[Data excerpts]
+ + + + +
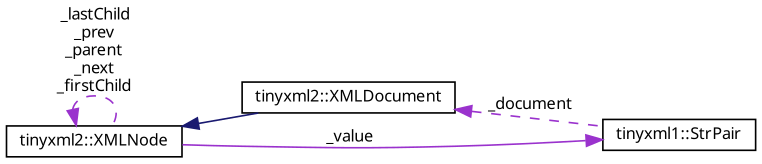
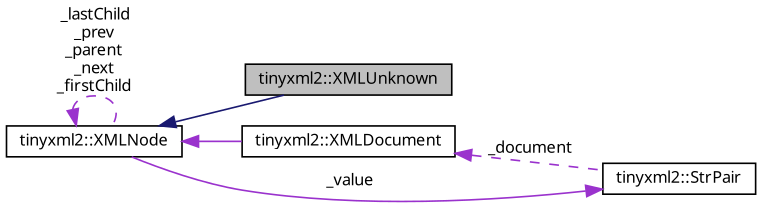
  digraph {
    fontname="Noto Sans"
    rankdir=LR
    node [color=black fillcolor=white fontname="Noto Sans" fontsize=10 shape=record style=filled]
    edge [color=darkorchid3 dir=back fontname="Noto Sans" fontsize=10 labelfontname=Helvetica labelfontsize=10 style=solid]
+   n1 [fillcolor=grey75 fontcolor=black height=0.2 label="tinyxml2::XMLUnknown" width=0.4]
    n2 [height=0.2 label="tinyxml2::XMLNode" width=0.4]
    n3 [height=0.2 label="tinyxml2::XMLDocument" width=0.4]
-   n4 [height=0.2 label="tinyxml1::StrPair" width=0.4]
+   n4 [height=0.2 label="tinyxml2::StrPair" width=0.4]
+   n2 -> n1 [color=midnightblue]
    n2 -> n2 [label=" _lastChild\n_prev\n_parent\n_next\n_firstChild" style=dashed]
-   n2 -> n3 [color=midnightblue]
+   n2 -> n3
    n3 -> n4 [label=" _document" style=dashed]
    n4 -> n2 [label=" _value"]
  }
+ + + + +
Given task - Reproduce the records above line for line, leaving out the pictures.

Solved exercise -
  digraph {
    fontname="Noto Sans"
    rankdir=LR
    node [color=black fillcolor=white fontname="Noto Sans" fontsize=10 shape=record style=filled]
    edge [color=darkorchid3 dir=back fontname="Noto Sans" fontsize=10 labelfontname=Helvetica labelfontsize=10 style=solid]
+   n1 [fillcolor=grey75 fontcolor=black height=0.2 label="tinyxml2::XMLUnknown" width=0.4]
    n2 [height=0.2 label="tinyxml2::XMLNode" width=0.4]
    n3 [height=0.2 label="tinyxml2::XMLDocument" width=0.4]
-   n4 [height=0.2 label="tinyxml1::StrPair" width=0.4]
+   n4 [height=0.2 label="tinyxml2::StrPair" width=0.4]
+   n2 -> n1 [color=midnightblue]
    n2 -> n2 [label=" _lastChild\n_prev\n_parent\n_next\n_firstChild" style=dashed]
-   n2 -> n3 [color=midnightblue]
+   n2 -> n3
    n3 -> n4 [label=" _document" style=dashed]
    n4 -> n2 [label=" _value"]
  }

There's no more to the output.